PH ranking among world's top financial systems improves

By Lawrence Agcaoili, The Philippine Star

Posted at Dec 15 2011 09:08 AM | Updated as of Dec 15 2011 10:11 PM

MANILA, Philippines - The ranking of the Philippines among the world’s leading financial systems improved six notches to 44th this year from 50th last year due to the country’s financial reforms, a survey conducted by the World Economic Forum (WEF) showed.

The 427-page Financial Development Report showed that the score of the Philippines increased by 0.17 to 3.13 this year from 2.96 last year to improve its ranking to 44th in the Financial Development Index 2011.

“The Philippines improves significantly over the past year, moving up an impressive six spots in the index,” the report stated.

The WEF ranked 60 countries to compare themselves with their peers and track their progress over time. In recognition of the diversity of economies covered by the index and the variety of financial activities that are vital to economic growth, the report provides a holistic view of financial systems.

The ranking was based on several factors including institutional environment, business environment, financial stability, banking financial services, non-banking financial services, financial markets and financial access.

The WEF pointed out that financial intermediation remains an area of strength for the Philippines as its non-banking financial services improved to 20th and financial markets continued to develop resulting to a higher rank of 33rd.

Specifically, the report added that the Philippines has a relative advantage in areas such as securitization with a ranking of fifth, M&A (merger ad acquisition) activity with a rank of 25th, and derivatives markets with 25th.

However, the WEF said its business environment ranked 55th and financial access ranked 50th and continued to hinder its development.

Furthermore, the report also cited the lack of infrastructure and high cost of doing business as other major concerns.

“A weak business environment is the result of a lack of infrastructure (53rd) and an extremely high cost of doing business (60th).

The report showed there are also other impediments including limitations in financial access in areas such as foreign direct investment wherein the country ranked 48th and the total number of automated teller machines (ATMs) wherein it ranked 45th.

Hong Kong dislodged the US from the top spot with a score of 5.16 from its previous score of 5.04 wherein it placed fourth. On the other hand, US dropped to second spot with a score of 5.15 while United Kingdom also dropped to third place from second place with a score of 5.0 and Singapore fell to fourth place from third place with a score of 4.97.

Others in the top 10 include Australia, Canada, Netherlands, Japan, Switzerland and Norway.

The report, entitled “Striving to Finance Economic Growth,” stated that the global economic environment continues to face significant uncertainty and the urgency of the situation is underscored by recent developments in the eurozone.

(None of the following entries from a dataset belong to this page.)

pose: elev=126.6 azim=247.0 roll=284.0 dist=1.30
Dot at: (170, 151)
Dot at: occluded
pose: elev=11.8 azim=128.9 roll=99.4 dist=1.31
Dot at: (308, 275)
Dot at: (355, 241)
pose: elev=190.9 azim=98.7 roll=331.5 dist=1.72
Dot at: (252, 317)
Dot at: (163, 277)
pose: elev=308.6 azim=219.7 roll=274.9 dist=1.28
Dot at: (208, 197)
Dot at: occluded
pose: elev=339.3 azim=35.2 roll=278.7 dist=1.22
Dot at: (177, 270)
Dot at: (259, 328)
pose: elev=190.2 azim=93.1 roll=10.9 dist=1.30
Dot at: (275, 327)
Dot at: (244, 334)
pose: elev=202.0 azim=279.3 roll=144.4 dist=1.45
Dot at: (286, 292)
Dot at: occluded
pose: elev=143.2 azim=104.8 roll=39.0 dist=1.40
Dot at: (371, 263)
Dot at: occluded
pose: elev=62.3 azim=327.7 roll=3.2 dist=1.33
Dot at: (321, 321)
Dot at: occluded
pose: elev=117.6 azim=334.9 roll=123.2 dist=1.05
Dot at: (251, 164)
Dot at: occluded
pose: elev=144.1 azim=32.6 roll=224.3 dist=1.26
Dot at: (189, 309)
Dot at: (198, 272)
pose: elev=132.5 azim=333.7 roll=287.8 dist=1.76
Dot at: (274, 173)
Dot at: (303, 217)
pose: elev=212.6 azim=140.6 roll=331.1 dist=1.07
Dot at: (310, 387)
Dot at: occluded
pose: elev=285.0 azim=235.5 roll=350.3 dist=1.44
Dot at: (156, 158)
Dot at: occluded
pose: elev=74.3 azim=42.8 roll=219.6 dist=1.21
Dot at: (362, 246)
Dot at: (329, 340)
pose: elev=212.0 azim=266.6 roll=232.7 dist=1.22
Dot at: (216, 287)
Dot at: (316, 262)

“While many believe that the problems brought on by the subprime crisis have not yet been fully addressed, governments are forced to grapple with new issues on a near daily basis. In particular, the speed at which developments occur has been surprising,” the report stated.

It added that countries are facing enormous challenges and their policy responses should address not only the immediate symptoms of the crises, but also their underlying causes

“These responses need to be effective and instill more resilience into the system, but at the same time it is important to avoid unintentionally inhibiting economic growth. Financial systems play a vital role in economic development and, to be successful in the longer term, countries must take a holistic view by identifying and improving long-term factors that are crucial to their development,” the WEF said.

Latest data from the National Statistical Coordination Board (NSCB) showed that the GDP growth of the Philippines slackened to 3.2 percent in the third quarter from 7.3 percent in the same quarter last year due to weak global trade and underspending by the Aquino government, bringing the GDP expansion to 3.6 percent from January to September this year.